Entries drawn from a collection
□ □ □ □ □

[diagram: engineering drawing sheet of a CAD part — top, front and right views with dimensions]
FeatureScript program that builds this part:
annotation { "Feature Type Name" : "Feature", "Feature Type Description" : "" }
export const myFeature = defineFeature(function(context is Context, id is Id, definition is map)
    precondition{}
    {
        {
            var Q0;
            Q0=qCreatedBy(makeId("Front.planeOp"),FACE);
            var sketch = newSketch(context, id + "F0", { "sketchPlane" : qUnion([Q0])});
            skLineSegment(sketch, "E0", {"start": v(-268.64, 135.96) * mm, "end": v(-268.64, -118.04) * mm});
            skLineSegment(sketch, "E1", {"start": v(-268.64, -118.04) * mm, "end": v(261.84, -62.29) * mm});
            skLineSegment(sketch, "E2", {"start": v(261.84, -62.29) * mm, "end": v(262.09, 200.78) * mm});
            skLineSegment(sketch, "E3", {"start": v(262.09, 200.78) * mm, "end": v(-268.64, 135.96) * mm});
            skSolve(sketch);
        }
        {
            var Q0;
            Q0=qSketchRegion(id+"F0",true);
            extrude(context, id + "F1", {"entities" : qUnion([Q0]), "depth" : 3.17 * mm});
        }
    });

□ □ □ □ □

◆ Goal ◆
Return each line of the records that contains the string "skLineSegment". Letter case must match.

◆ Final result ◆
            skLineSegment(sketch, "E0", {"start": v(-268.64, 135.96) * mm, "end": v(-268.64, -118.04) * mm});
            skLineSegment(sketch, "E1", {"start": v(-268.64, -118.04) * mm, "end": v(261.84, -62.29) * mm});
            skLineSegment(sketch, "E2", {"start": v(261.84, -62.29) * mm, "end": v(262.09, 200.78) * mm});
            skLineSegment(sketch, "E3", {"start": v(262.09, 200.78) * mm, "end": v(-268.64, 135.96) * mm});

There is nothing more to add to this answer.